The film also strengthens this disparity with the recurring symbolism of identification papers, the physical representation of existing. Characters are often maligned for their lack of papers, symbolising their separation from the people: they are ‘undeserving’ and ‘unqualified’ for identification papers. The characters are always in limbo, unable to obtain a better or more secure life due to their lack of identification, stuck in a place where they are desperately trying to scrape together enough money to live.

An issue with the film’s central themes, however, is the conflicting nature of Zain’s lawsuit and the portrayal of Rahil and Yonas’ reunion. The film condemns Zain’s parents’ neglectful actions despite showing that there are reasons for their choices and motivations that place blame on the wider social system rather than themselves. It still portrays Zain’s parents as cruel, through their language and their contemptable actions. This is in direct juxtaposition to Rahil, another poor, immigrant mother without identification papers forced to leave her son Yonas in his basket in the toilet of her workplace as she works.
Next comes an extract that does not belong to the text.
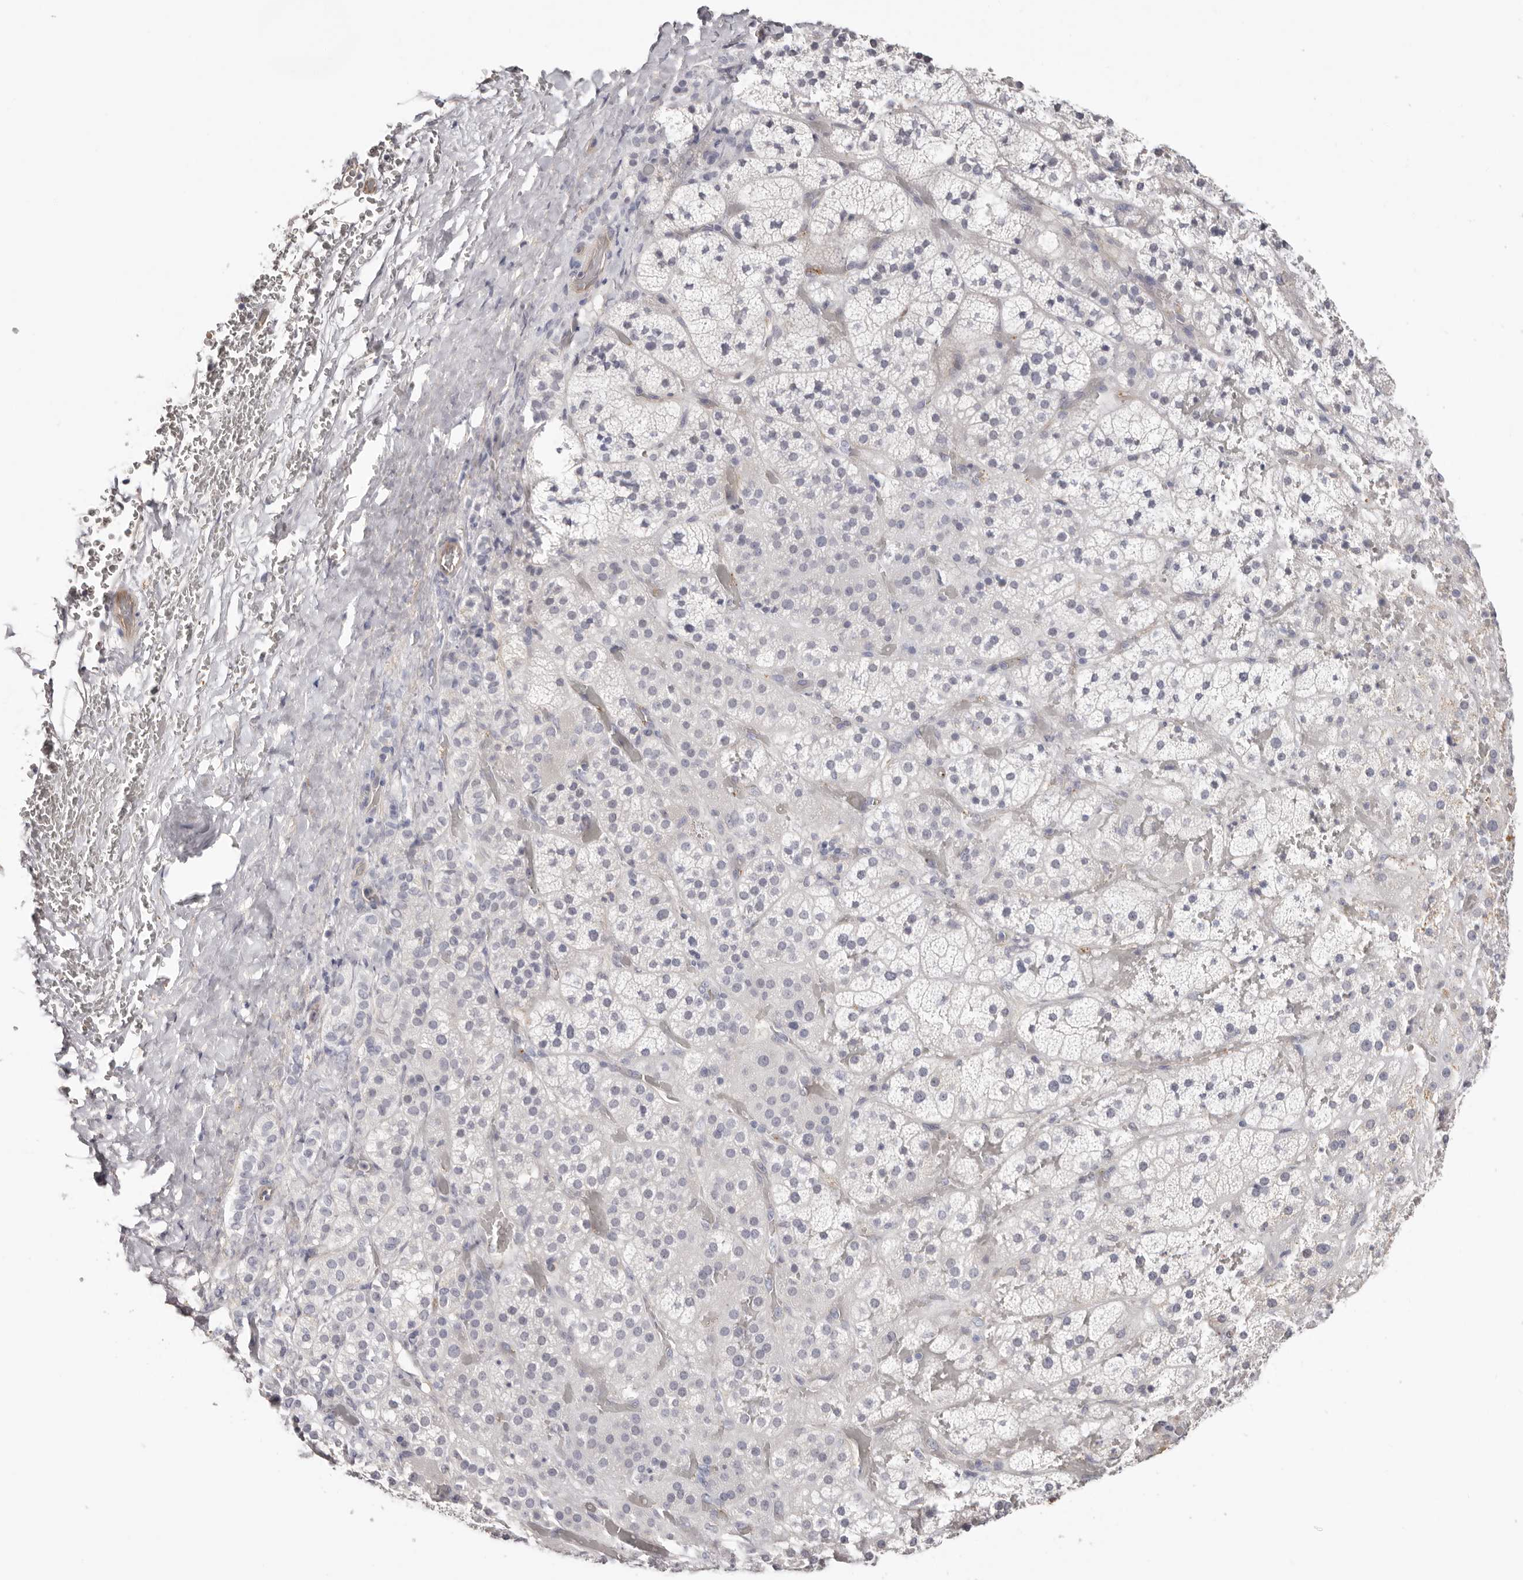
{"staining": {"intensity": "moderate", "quantity": "<25%", "location": "cytoplasmic/membranous"}, "tissue": "adrenal gland", "cell_type": "Glandular cells", "image_type": "normal", "snomed": [{"axis": "morphology", "description": "Normal tissue, NOS"}, {"axis": "topography", "description": "Adrenal gland"}], "caption": "This micrograph displays unremarkable adrenal gland stained with IHC to label a protein in brown. The cytoplasmic/membranous of glandular cells show moderate positivity for the protein. Nuclei are counter-stained blue.", "gene": "PKDCC", "patient": {"sex": "male", "age": 57}}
She is barely able to afford food and rent, steals cake for Yonas’ first birthday, and intentionally leaves her infant with a young vagrant child. Despite this, she is seen as sympathetic and their reunion is portrayed as a happy and beautiful moment. Though the film unintentionally undercuts the impact of Zain’s parents’ actions and their narrative purpose, it actively asks the viewer to buy into the chaotic world of the film. By developing the idea of chaos by portraying a similar situation as positive, it muddles the waters as to whether it is always morally wrong to bring a child up into a world of poverty.

Capernaum showcases the pervasive injustice faced by poverty-stricken people. Labaki’s portrayal of a chaotic world is both powerful and realistic, a reflection of the lives of not just those in Beirut’s slums, but of all who live in injustice. This is a film with a powerful voice that demands to be heard, a heartfelt synecdoche for the unrelenting and unfair chaos of our world that I recommend everyone watch.